The storm is expected to move slowly and take the entire day to pass through the state, but should clear the area south of the Interstate 10/Interstate 12 corridor by Saturday afternoon.
St. Mary’s Parish, where the storm is expected to come ashore, started evacuating at noon Friday, Edwards said. Residents in low lying areas of Jefferson, Plaquemines, Lafourche, and Calcasieu parishes already have left their homes and businesses.
For the first time in history all the flood gates within the hurricane protection area in south Louisiana have been closed. Edwards says no overtopping of Mississippi River levees is expected.
The storm track has moved slightly west, but the cone covers almost the entire coast and tropical storm-force winds are expected as far north as Alexandria. But this will primarily be a rain event.
“We are looking at 10-20 inches (of rain) with some areas receiving 25 inches” during a 24-hour period, Edwards said. “The real danger in the storm was never been about the wind anyway, it has always been about the rain."
Edwards said with saturated grounds and heavy rainfall, not much wind is necessary to fell a tree or a utility pole. He expects widespread power outages that won’t be quick to repair because conditions need to be safe before workers can start. "But the lack of electricity in many areas, and we can't predict where it's going to happen and how long it is going to exist, but that is another threat of this storm," Edwards said.

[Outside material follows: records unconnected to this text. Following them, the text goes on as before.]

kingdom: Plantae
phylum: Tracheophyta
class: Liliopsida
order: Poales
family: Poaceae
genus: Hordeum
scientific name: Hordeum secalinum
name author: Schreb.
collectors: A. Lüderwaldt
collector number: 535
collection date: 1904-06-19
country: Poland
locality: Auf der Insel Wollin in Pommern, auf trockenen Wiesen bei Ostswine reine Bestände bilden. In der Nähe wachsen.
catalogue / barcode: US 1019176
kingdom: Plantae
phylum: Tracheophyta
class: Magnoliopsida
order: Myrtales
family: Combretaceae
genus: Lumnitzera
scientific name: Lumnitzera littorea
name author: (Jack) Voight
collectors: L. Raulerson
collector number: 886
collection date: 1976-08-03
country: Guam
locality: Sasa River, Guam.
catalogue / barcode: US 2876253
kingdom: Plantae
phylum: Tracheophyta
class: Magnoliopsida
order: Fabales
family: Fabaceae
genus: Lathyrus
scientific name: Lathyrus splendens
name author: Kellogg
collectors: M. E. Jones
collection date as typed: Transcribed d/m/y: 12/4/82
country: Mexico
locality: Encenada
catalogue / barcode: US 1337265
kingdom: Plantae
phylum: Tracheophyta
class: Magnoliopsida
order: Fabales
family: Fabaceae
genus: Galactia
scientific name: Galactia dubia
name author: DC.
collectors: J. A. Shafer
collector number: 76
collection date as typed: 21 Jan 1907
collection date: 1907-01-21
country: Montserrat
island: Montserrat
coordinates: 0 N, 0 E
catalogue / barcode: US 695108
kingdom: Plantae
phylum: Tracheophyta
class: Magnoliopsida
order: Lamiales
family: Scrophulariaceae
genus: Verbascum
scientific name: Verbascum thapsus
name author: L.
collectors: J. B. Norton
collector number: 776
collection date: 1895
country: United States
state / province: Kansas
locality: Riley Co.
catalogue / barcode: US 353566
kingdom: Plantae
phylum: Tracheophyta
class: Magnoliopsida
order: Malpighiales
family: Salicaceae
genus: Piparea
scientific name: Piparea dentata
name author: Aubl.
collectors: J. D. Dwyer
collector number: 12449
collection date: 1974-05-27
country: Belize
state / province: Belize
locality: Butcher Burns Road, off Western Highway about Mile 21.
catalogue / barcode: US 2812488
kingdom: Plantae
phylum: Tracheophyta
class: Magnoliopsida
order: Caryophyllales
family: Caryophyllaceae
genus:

Edwards said the state is better prepared for this storm than those in the past, thanks largely to the lessons from all the previous hurricanes, torrential rains and everyday bad weather Louisiana has endured.
“The levees are stronger than they have ever been,” Edwards said. “The system is tighter than it has ever been.”
“There is a process of continual improvement,” said U.S. Sen. Bill Cassidy, R-Baton Rouge, who attended the briefing.
President Donald Trump declared an emergency Thursday night and ordered federal assistance to supplement state and local response efforts because of Tropical Storm Barry. The declaration means a seamless coordination of federal and state disaster relief efforts. For instance, search and rescue teams already are heading for Louisiana from Texas because the president’s declaration allows it.